An exact reproduction of all the data is needed, with no images in it.

━━━━━━━━━━━━━━━━

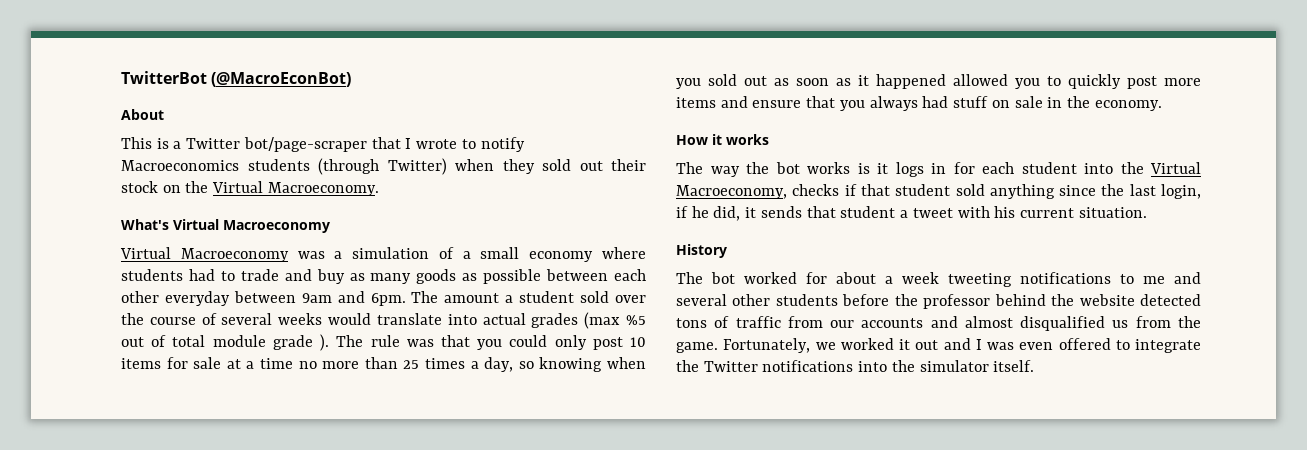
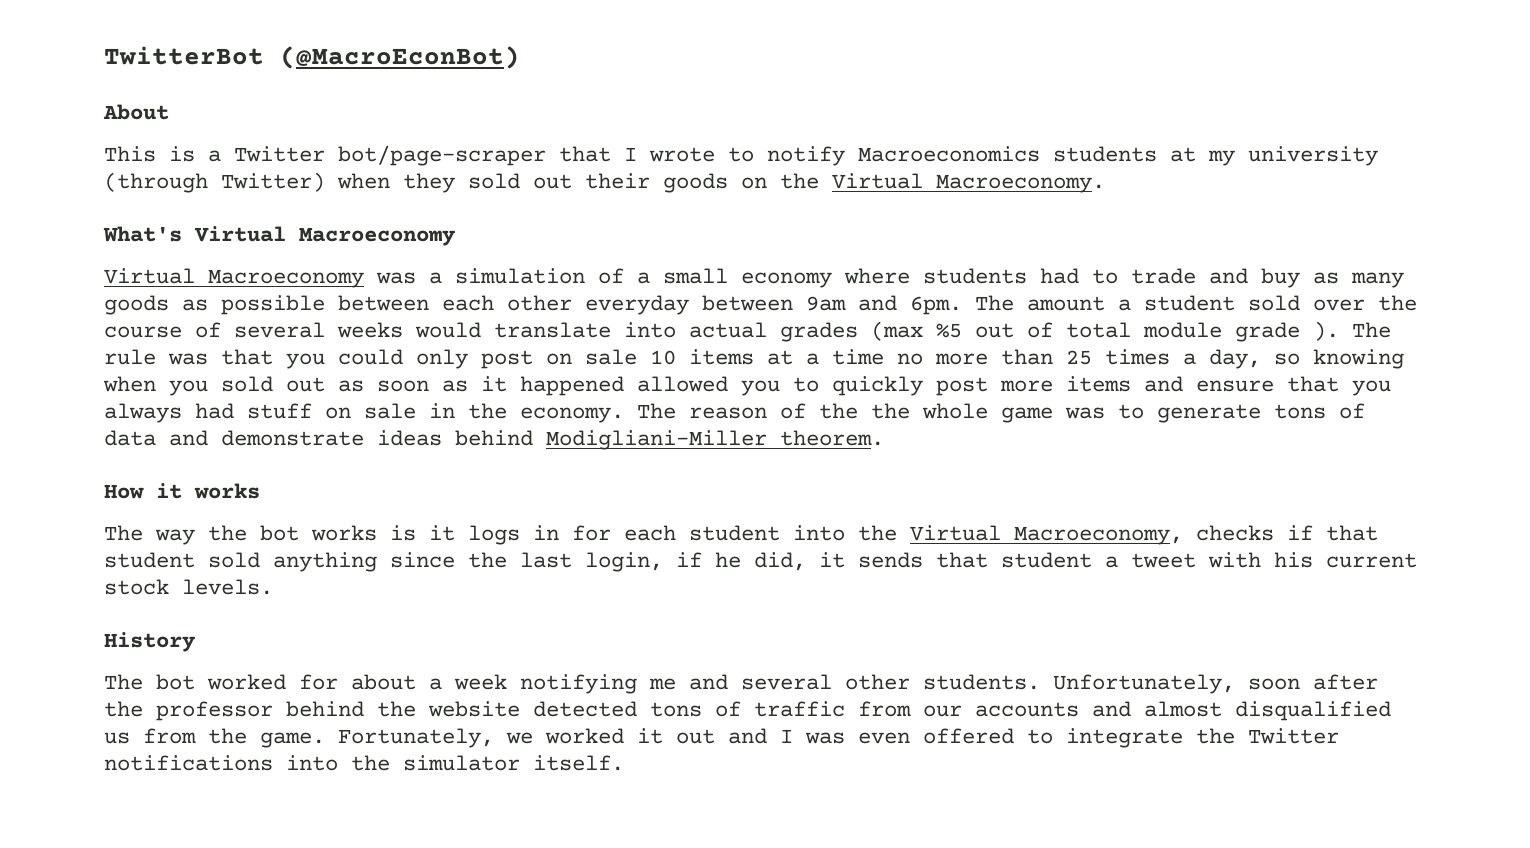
(310, 165) none -> [1170,146,1378,166] at my university
[121,181,158,193] stock -> [663,173,728,193] goods
[630,337,646,347] [121,357,222,369] 10 items for sale -> [546,349,754,365] on sale 10 items
(1162, 105) none -> [637,403,1365,423] [104,430,884,450] The reason of the the whole game was to generate tons of data and demonstrate ideas behind Modigliani–Miller theorem.
[1078,207,1147,218] situation. -> [104,579,273,595] stock levels.
[948,272,1134,287] tweeting notifications to -> [520,674,637,694] notifying
[775,294,890,306] students before -> [923,674,1378,694] students. Unfortunately, soon after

━━━━━━━━━━━━━━━━

Answer area:
(310, 165) none -> [1170,146,1378,166] at my university
[121,181,158,193] stock -> [663,173,728,193] goods
[630,337,646,347] [121,357,222,369] 10 items for sale -> [546,349,754,365] on sale 10 items
(1162, 105) none -> [637,403,1365,423] [104,430,884,450] The reason of the the whole game was to generate tons of data and demonstrate ideas behind Modigliani–Miller theorem.
[1078,207,1147,218] situation. -> [104,579,273,595] stock levels.
[948,272,1134,287] tweeting notifications to -> [520,674,637,694] notifying
[775,294,890,306] students before -> [923,674,1378,694] students. Unfortunately, soon after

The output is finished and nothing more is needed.